I just got back from spending four days at the Aspen Institute's Socrates Society conference in Aspen, Colorado. Many luminaries were present, including Thomas Friedman, Jim Woosley, Nouriel Roubini, and Walter Isaacson. The Socrates Society conferences are unique in that they explore issues by using the Socratic method, so the entire group carries the conversation, which is moderated. My group focused on the relationship between business and government since the 2008-09 financial crisis and the discussion was moderated by Clive Crook of the Financial Times.
Some of our group discussion was devoted to cataloging the many "improbable" causes of the financial crisis, including: the ambiguous status of Fannie and Freddie; financial deregulation; incentives that encouraged risk-taking without accountabilty; financial innovation; rating agencies' relationships with financial sector; tax incentives for borrowing; a culture of debt in the United States; and the assumption that the housing bubble would continue indefinitely. Of course, I also added the global elements of high savings rates in East Asia, the huge demand for US debt in Asia, and the low interests rates that occurred as a consequence. I was surprised that another global factor didn't come up: The demand for American financial products in Europe.
The US financial reform plan was described as having three basic components: 1. new regulations for non-bank financial institutions that were acting like banks; 2. the government category of tier one or "too big to fail" banks, which will become more regulated with stricter capital requirements as well as an "early resolution authority" (the FDIC); 3. the establishment of a consumer finance protection agency, which will tighten mortgage lending. Some gaps in US reform include the lack of action on US regulatory reform complexity and a question about whether local consumer protection may be better than a central US agency. Finally, many people expressed the need for short, plain English contracts that go with loans rather than long, arduous documents with lots of fine print.

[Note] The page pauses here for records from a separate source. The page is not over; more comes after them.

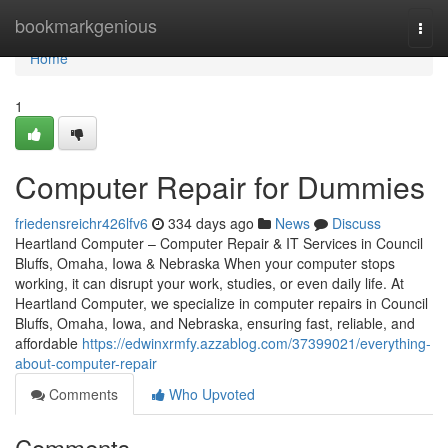
Home
bookmarkgenious
Togg
navi
Home
1
Computer Repair for Dummies
friedensreichr426lfv6
334 days ago
News
Discuss
Heartland Computer – Computer Repair & IT Services in Council
Bluffs, Omaha, Iowa & Nebraska When your computer stops
working, it can disrupt your work, studies, or even daily life. At
Heartland Computer, we specialize in computer repairs in Council
Bluffs, Omaha, Iowa, and Nebraska, ensuring fast, reliable, and
affordable
https://edwinxrmfy.azzablog.com/37399021/everything-
about-computer-repair
Comments
Who Upvoted
Comments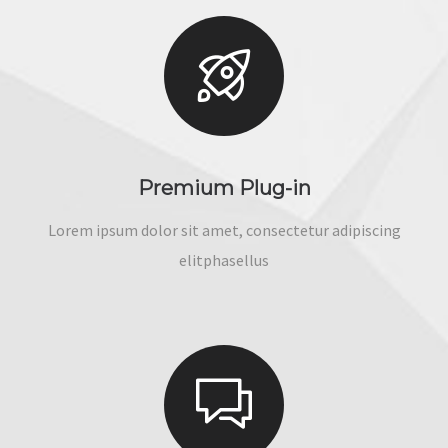
Premium Plug-in
Lorem ipsum dolor sit amet, consectetur adipiscing
elitphasellus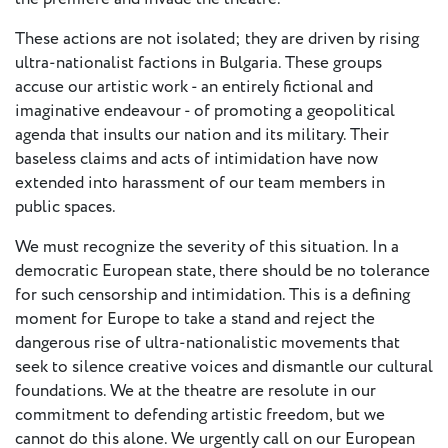
European
These actions are not isolated; they are driven by rising
Theatre
ultra-nationalist factions in Bulgaria. These groups
Forum
Resources
accuse our artistic work - an entirely fictional and
imaginative endeavour - of promoting a geopolitical
Articles
agenda that insults our nation and its military. Their
baseless claims and acts of intimidation have now
extended into harassment of our team members in
ETC Theatre
public spaces.
Green Book
Online
We must recognize the severity of this situation. In a
Library
democratic European state, there should be no tolerance
for such censorship and intimidation. This is a defining
Plays
moment for Europe to take a stand and reject the
Directory
dangerous rise of ultra-nationalistic movements that
ETC
seek to silence creative voices and dismantle our cultural
Newsletters
foundations. We at the theatre are resolute in our
Press
commitment to defending artistic freedom, but we
cannot do this alone. We urgently call on our European
Calendar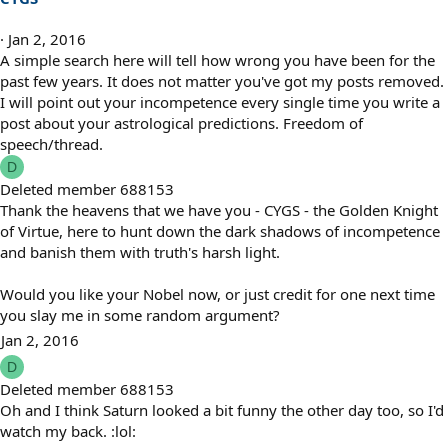
Jan 2, 2016
A simple search here will tell how wrong you have been for the
past few years. It does not matter you've got my posts removed.
I will point out your incompetence every single time you write a
post about your astrological predictions. Freedom of
speech/thread.
D
Deleted member 688153
Thank the heavens that we have you - CYGS - the Golden Knight
of Virtue, here to hunt down the dark shadows of incompetence
and banish them with truth's harsh light.
Would you like your Nobel now, or just credit for one next time
you slay me in some random argument?
Jan 2, 2016
D
Deleted member 688153
Oh and I think Saturn looked a bit funny the other day too, so I'd
watch my back. :lol: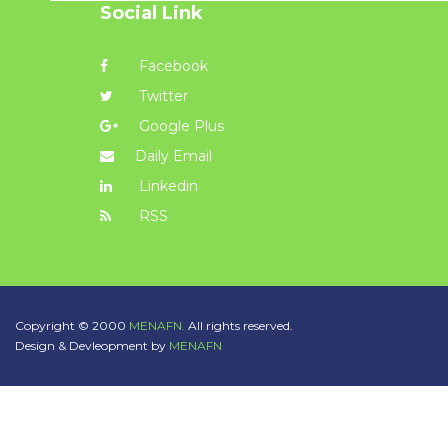
Social Link
Facebook
Twitter
Google Plus
Daily Email
Linkedin
RSS
Copyright © 2000
MENAFN.
All rights reserved.
Design & Devleopment by
MENAFN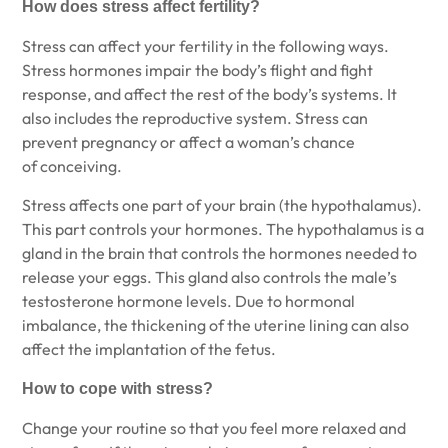
How does stress affect fertility?
Stress can affect your fertility in the following ways.
Stress hormones impair the body’s flight and fight
response, and affect the rest of the body’s systems. It
also includes the reproductive system. Stress can
prevent pregnancy or affect a woman’s chance
of conceiving.
Stress affects one part of your brain (the hypothalamus).
This part controls your hormones. The hypothalamus is a
gland in the brain that controls the hormones needed to
release your eggs. This gland also controls the male’s
testosterone hormone levels. Due to hormonal
imbalance, the thickening of the uterine lining can also
affect the implantation of the fetus.
How to cope with stress?
Change your routine so that you feel more relaxed and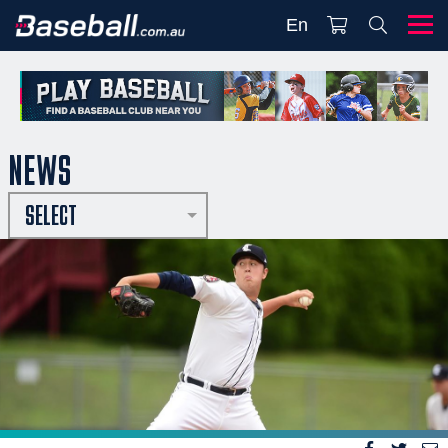
En
NEWS
SELECT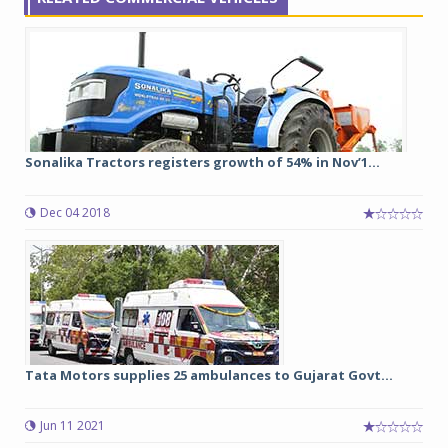
Sonalika Tractors registers growth of 54% in Nov’1...
Dec 04 2018
Tata Motors supplies 25 ambulances to Gujarat Govt...
Jun 11 2021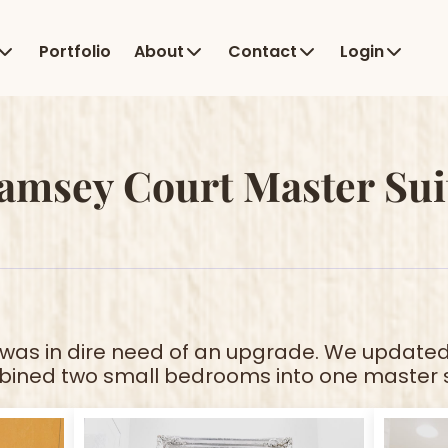
Portfolio
About
Contact
Login
amsey Court Master Sui
was in dire need of an upgrade. We updated
ined two small bedrooms into one master s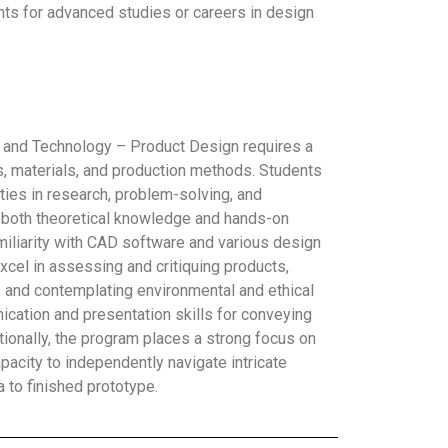
ents for advanced studies or careers in design
 and Technology – Product Design requires a
, materials, and production methods. Students
ities in research, problem-solving, and
f both theoretical knowledge and hands-on
familiarity with CAD software and various design
xcel in assessing and critiquing products,
 and contemplating environmental and ethical
cation and presentation skills for conveying
tionally, the program places a strong focus on
acity to independently navigate intricate
a to finished prototype.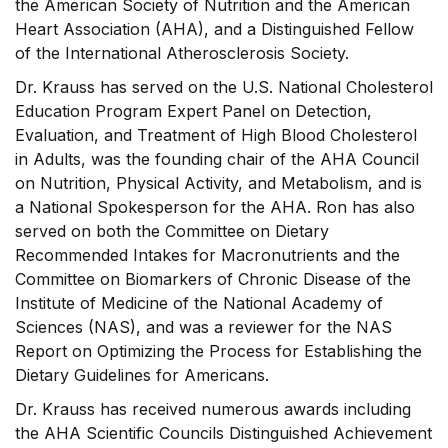
the American Society of Nutrition and the American
Heart Association (AHA), and a Distinguished Fellow
of the International Atherosclerosis Society.
Dr. Krauss has served on the U.S. National Cholesterol
Education Program Expert Panel on Detection,
Evaluation, and Treatment of High Blood Cholesterol
in Adults, was the founding chair of the AHA Council
on Nutrition, Physical Activity, and Metabolism, and is
a National Spokesperson for the AHA. Ron has also
served on both the Committee on Dietary
Recommended Intakes for Macronutrients and the
Committee on Biomarkers of Chronic Disease of the
Institute of Medicine of the National Academy of
Sciences (NAS), and was a reviewer for the NAS
Report on Optimizing the Process for Establishing the
Dietary Guidelines for Americans.
Dr. Krauss has received numerous awards including
the AHA Scientific Councils Distinguished Achievement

A great deal of discussion dealt with the notion of "libertarian paternalism" or soft paternalism. Basically, people were split on the morality of framing questions or "nudging" people to choose what is best for them through, for example, "opt-out" forms at the motor vehicle department. For example, is it ethical to ask people to opt-out (instead of opt-in) of organ donation or participating in 401K schemes? I took the view that framing questions like this is analogous to persuasion along the lines of commercials, public service announcements, or speeches. But some participants complained that this strategy was a "slippery slope" that could lead to abuses; one participant cited an example of a state using the "opt-out" tactic for license plate forms to fund a private party for a foreign dignitary--an example of abuse.
At the end of the three-days of Socratic investigation into business ethics, we turned to corporate social responsibility (CSR). Much of the discussion centered around whether CSR activities should help the corporate bottom line. One person suggested that CSR was OK as long as it improved a company's business. But what about the long-term effects on employee relations, marketing, brand, etc? Most of the discussion about CSR treated corporate responsibility as if it were something separate from the core business model; it seemed to be a dated perspective. To me, the most cutting-edge understanding of CSR is when companies integrate into their business models regulations that ultimately advance a broader, social interest. That's why many people say that companies that are truly responsible don't need a separate CSR department.
The whole experience was extremely rewarding. I felt my time in Aspen sharpened my mental blade and I would recommend it to anyone!